**Task statement:** Could you copy out the stretch of the items below that opens with the line containing "scientific name: Erythromma viridulum" and closes with the line containing "common name: Golden sunshinebush", both of those lines included, reproducing each line without any change?

<<<<

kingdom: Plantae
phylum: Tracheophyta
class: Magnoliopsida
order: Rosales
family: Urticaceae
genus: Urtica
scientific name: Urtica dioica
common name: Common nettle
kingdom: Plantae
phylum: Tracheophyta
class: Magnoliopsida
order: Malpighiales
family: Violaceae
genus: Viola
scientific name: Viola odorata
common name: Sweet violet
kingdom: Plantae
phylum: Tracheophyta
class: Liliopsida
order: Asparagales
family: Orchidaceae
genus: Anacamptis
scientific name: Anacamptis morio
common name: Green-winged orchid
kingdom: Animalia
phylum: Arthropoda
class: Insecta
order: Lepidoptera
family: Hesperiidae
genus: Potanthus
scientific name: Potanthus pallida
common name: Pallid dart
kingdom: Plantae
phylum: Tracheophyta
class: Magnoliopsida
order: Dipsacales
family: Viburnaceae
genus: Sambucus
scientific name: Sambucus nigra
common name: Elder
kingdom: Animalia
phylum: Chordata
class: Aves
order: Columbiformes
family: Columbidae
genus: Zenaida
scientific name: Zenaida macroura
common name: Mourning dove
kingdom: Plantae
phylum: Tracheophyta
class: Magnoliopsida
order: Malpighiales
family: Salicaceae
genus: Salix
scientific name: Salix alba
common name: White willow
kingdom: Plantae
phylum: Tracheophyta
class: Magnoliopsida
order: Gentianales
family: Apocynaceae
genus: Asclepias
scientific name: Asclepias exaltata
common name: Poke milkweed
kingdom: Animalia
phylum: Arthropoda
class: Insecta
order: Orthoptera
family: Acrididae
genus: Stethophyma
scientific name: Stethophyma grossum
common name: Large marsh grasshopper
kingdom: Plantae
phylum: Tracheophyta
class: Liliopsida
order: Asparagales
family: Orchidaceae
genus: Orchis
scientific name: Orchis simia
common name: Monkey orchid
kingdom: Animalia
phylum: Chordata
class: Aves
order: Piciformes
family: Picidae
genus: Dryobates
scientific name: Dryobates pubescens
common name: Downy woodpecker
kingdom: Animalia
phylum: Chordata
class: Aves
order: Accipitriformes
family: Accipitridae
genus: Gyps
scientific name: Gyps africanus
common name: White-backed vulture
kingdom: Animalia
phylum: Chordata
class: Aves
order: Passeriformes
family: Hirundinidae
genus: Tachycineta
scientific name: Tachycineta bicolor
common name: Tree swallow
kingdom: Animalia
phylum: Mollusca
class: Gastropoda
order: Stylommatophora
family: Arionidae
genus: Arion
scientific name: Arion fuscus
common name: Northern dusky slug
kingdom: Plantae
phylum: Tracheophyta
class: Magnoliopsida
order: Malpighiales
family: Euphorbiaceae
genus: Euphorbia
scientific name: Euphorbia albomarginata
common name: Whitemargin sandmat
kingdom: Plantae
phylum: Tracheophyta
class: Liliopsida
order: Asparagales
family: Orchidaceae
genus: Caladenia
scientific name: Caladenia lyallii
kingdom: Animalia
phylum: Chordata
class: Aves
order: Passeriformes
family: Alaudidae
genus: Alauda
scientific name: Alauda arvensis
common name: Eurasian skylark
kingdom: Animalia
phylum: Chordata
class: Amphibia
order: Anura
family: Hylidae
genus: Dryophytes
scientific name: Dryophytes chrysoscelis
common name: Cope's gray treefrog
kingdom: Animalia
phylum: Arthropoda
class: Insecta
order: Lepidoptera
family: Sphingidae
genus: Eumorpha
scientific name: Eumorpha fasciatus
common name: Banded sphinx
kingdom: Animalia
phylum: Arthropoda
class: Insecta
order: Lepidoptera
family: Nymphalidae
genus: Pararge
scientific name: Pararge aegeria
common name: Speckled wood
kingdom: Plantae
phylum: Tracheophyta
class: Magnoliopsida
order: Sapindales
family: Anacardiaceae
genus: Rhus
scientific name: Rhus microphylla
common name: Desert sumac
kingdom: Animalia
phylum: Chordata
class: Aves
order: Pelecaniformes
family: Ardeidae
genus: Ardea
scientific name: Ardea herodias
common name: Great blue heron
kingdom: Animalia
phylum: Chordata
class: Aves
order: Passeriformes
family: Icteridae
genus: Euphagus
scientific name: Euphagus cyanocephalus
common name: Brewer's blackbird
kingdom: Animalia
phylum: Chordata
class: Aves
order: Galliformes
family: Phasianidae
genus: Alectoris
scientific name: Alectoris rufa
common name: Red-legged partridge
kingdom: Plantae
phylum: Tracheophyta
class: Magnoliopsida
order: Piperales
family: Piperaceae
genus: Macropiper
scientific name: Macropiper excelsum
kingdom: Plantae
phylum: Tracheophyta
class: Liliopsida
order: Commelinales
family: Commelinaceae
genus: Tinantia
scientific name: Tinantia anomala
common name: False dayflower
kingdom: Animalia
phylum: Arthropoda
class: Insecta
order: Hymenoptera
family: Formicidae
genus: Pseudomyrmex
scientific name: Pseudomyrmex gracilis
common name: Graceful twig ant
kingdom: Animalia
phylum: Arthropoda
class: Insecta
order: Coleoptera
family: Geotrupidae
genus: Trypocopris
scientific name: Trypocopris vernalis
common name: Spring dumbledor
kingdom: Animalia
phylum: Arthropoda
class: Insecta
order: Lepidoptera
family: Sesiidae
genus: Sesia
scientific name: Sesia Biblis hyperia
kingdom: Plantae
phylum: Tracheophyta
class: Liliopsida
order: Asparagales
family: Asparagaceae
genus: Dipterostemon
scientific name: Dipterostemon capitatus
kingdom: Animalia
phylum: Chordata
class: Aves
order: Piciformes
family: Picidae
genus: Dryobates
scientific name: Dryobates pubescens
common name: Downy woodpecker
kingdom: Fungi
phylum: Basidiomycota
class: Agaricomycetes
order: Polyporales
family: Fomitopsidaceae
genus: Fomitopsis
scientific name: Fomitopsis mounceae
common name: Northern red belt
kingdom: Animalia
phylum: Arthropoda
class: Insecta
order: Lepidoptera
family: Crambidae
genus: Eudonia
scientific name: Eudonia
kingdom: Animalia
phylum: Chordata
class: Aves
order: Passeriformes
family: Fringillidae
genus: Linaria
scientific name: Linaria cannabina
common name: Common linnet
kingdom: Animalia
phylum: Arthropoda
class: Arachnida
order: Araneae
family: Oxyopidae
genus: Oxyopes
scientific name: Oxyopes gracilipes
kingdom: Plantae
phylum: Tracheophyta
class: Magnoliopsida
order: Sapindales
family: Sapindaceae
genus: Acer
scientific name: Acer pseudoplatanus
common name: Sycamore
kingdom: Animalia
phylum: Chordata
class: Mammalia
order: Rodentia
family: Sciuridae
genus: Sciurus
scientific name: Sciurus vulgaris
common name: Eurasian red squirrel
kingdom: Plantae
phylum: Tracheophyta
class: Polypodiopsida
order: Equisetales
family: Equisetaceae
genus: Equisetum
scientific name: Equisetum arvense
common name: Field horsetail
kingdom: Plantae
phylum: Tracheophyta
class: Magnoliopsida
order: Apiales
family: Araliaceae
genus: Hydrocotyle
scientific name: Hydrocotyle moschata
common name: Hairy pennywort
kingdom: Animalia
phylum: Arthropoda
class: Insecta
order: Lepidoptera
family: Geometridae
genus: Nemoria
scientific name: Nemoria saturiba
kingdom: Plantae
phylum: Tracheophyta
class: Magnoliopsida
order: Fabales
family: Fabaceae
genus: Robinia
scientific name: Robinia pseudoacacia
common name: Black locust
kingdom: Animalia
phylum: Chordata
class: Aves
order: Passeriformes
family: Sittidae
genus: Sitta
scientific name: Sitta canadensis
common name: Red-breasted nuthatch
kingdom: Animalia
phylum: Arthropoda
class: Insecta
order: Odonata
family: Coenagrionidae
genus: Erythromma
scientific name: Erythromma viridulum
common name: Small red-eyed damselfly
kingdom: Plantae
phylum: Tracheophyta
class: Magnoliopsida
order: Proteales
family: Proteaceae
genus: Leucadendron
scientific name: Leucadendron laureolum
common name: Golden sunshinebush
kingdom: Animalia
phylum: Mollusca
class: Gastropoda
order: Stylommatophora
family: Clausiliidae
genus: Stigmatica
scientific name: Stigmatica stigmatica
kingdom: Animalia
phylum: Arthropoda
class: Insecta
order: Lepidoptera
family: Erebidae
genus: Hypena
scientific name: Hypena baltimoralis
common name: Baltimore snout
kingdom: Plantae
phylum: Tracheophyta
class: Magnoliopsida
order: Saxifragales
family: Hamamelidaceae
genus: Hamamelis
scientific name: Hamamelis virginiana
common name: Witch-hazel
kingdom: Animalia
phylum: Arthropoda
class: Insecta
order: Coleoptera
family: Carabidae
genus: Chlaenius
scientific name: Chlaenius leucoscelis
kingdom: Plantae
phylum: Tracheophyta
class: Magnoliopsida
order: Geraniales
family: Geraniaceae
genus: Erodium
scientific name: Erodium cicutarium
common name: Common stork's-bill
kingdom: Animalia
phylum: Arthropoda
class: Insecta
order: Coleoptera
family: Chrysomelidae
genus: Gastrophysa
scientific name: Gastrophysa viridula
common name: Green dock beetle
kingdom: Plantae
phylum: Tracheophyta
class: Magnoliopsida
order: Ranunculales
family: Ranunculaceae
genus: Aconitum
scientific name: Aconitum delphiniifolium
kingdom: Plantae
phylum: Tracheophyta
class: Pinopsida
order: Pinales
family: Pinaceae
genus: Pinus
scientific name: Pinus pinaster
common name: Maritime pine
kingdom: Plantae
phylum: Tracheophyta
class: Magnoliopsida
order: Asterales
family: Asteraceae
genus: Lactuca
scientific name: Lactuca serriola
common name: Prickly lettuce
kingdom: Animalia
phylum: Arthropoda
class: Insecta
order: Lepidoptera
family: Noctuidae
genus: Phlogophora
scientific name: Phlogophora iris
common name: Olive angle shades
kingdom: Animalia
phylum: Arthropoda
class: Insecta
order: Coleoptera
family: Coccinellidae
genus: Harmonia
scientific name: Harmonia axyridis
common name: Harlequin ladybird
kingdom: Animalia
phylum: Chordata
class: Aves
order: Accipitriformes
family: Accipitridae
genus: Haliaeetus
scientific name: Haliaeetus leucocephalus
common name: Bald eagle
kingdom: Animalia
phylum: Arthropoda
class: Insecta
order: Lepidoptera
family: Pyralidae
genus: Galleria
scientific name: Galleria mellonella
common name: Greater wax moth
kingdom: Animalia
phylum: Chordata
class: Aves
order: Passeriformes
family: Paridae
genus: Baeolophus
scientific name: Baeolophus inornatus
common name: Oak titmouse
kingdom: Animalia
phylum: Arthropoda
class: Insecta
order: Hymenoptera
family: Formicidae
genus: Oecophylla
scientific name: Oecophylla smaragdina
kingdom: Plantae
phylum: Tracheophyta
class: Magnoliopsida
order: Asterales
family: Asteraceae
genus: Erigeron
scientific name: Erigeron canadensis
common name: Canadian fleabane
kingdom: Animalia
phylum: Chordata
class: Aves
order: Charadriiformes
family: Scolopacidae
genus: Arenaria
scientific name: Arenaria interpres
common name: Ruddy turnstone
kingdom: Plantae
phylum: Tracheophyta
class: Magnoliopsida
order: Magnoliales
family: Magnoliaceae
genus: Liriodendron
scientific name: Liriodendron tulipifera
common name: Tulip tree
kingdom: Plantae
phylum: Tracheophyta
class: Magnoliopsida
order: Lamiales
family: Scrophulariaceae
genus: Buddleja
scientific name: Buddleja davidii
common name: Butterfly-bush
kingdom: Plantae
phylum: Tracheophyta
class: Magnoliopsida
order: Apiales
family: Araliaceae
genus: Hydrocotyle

>>>>

**Output below:**
scientific name: Erythromma viridulum
common name: Small red-eyed damselfly
kingdom: Plantae
phylum: Tracheophyta
class: Magnoliopsida
order: Proteales
family: Proteaceae
genus: Leucadendron
scientific name: Leucadendron laureolum
common name: Golden sunshinebush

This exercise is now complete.